--- Begin ---

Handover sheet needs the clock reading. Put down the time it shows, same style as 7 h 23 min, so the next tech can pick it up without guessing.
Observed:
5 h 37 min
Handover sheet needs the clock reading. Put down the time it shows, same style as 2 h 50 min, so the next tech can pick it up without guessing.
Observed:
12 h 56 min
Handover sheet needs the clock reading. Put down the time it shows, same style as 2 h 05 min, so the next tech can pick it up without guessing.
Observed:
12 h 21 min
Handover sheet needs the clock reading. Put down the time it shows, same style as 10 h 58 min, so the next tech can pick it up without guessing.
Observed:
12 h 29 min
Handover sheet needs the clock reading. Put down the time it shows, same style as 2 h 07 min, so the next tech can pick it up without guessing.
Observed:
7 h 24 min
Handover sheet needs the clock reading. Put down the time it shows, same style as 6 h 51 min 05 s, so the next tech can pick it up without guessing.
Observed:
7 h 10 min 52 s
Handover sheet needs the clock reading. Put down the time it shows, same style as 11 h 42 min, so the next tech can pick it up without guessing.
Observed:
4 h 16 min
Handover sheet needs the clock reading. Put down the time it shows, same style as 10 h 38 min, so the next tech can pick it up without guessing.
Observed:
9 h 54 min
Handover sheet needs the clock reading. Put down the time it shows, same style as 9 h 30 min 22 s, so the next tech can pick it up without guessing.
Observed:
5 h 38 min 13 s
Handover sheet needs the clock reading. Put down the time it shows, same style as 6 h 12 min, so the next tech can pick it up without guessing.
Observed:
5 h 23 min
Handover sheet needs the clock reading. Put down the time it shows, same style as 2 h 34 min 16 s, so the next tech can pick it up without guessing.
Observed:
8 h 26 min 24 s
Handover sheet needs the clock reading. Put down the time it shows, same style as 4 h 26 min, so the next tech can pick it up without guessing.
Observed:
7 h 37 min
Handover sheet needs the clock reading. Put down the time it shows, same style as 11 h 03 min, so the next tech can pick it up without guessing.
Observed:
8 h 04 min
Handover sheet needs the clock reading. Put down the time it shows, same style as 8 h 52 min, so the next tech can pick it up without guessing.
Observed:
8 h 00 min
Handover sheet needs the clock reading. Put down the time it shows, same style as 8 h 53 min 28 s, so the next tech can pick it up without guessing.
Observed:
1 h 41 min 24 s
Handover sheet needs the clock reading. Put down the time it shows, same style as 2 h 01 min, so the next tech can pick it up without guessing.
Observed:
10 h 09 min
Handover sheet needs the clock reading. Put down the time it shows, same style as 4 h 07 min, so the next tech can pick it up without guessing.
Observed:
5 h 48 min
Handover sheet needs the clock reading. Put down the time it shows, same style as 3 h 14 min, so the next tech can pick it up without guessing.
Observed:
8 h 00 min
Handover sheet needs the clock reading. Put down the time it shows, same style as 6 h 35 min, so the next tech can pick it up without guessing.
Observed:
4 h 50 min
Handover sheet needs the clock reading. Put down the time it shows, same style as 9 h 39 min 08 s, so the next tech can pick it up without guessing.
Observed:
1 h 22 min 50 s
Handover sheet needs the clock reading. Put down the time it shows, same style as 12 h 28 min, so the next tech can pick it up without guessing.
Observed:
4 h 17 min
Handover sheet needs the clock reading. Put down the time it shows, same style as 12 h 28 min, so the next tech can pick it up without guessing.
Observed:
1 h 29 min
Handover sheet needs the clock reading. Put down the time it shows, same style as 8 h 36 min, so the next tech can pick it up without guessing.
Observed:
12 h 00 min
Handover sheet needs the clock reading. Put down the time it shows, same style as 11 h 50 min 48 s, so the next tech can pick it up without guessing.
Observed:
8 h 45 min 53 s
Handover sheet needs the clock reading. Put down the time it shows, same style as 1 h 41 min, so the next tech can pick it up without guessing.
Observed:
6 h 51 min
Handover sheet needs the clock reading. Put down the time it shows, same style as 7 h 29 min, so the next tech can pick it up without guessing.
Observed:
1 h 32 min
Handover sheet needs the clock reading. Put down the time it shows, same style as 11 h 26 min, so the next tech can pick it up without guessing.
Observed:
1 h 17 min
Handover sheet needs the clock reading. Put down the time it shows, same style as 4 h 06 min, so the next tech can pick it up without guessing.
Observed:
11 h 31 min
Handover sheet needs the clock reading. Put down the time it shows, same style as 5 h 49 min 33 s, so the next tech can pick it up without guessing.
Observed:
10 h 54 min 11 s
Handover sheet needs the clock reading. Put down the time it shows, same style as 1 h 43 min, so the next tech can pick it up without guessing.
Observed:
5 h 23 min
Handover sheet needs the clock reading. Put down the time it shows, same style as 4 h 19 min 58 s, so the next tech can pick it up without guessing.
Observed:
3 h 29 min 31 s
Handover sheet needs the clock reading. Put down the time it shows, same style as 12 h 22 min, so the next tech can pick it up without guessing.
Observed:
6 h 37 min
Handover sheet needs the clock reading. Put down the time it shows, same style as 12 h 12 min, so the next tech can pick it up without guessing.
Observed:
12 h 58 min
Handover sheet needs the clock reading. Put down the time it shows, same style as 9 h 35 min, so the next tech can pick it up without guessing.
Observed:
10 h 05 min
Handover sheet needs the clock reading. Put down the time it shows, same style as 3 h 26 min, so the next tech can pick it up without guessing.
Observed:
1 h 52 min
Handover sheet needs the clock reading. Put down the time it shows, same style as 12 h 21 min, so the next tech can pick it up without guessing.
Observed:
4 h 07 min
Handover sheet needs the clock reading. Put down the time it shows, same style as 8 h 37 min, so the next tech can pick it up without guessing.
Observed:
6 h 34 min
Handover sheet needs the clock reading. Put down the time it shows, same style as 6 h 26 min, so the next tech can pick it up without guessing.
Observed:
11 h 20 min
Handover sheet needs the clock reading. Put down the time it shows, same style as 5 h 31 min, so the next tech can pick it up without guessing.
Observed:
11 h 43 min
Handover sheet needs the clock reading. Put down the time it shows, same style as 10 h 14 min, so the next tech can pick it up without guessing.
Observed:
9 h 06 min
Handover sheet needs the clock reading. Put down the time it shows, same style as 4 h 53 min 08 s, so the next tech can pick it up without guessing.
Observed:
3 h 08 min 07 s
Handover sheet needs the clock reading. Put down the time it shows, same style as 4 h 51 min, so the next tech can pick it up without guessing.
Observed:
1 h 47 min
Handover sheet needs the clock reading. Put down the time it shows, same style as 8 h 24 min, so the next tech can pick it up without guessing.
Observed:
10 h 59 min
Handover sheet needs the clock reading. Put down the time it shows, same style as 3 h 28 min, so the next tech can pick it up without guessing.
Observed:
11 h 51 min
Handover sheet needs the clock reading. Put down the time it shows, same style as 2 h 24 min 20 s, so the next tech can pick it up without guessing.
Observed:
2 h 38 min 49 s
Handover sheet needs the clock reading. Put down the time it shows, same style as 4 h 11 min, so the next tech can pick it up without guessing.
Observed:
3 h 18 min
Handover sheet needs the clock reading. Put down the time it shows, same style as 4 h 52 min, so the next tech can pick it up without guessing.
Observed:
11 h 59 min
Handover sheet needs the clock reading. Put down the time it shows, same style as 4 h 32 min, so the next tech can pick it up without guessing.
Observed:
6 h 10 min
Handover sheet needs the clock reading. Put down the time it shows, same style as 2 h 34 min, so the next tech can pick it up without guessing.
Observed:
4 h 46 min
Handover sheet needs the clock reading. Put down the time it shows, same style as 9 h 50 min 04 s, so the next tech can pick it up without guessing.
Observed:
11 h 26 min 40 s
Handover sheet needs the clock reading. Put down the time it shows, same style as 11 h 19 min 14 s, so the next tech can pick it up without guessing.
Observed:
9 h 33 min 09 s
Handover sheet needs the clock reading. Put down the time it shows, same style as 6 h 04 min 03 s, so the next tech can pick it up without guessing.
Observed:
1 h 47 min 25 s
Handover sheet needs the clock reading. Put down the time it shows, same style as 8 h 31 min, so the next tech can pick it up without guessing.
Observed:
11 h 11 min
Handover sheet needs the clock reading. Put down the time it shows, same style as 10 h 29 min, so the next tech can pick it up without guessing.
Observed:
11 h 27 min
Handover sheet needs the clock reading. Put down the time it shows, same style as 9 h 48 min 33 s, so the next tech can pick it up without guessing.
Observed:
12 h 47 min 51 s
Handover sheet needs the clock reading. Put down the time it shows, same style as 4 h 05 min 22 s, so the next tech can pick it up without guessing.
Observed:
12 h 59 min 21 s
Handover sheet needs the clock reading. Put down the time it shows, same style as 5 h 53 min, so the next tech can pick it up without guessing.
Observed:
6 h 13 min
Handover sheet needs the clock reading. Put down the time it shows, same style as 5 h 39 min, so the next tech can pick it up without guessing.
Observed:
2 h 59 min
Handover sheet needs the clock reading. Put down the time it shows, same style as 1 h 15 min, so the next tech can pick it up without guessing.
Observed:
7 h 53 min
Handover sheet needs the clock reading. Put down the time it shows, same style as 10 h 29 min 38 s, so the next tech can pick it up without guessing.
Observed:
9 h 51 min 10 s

--- End ---

Aim of the task
Could you repeat the lines between the one holding "h 32 min, so" and the one holding "11 h 26 min 40 s", inclusive, swapping "Observed" for "Reading" and leaving everything else untouched?

Exercise output
Handover sheet needs the clock reading. Put down the time it shows, same style as 4 h 32 min, so the next tech can pick it up without guessing.
Reading:
6 h 10 min
Handover sheet needs the clock reading. Put down the time it shows, same style as 2 h 34 min, so the next tech can pick it up without guessing.
Reading:
4 h 46 min
Handover sheet needs the clock reading. Put down the time it shows, same style as 9 h 50 min 04 s, so the next tech can pick it up without guessing.
Reading:
11 h 26 min 40 s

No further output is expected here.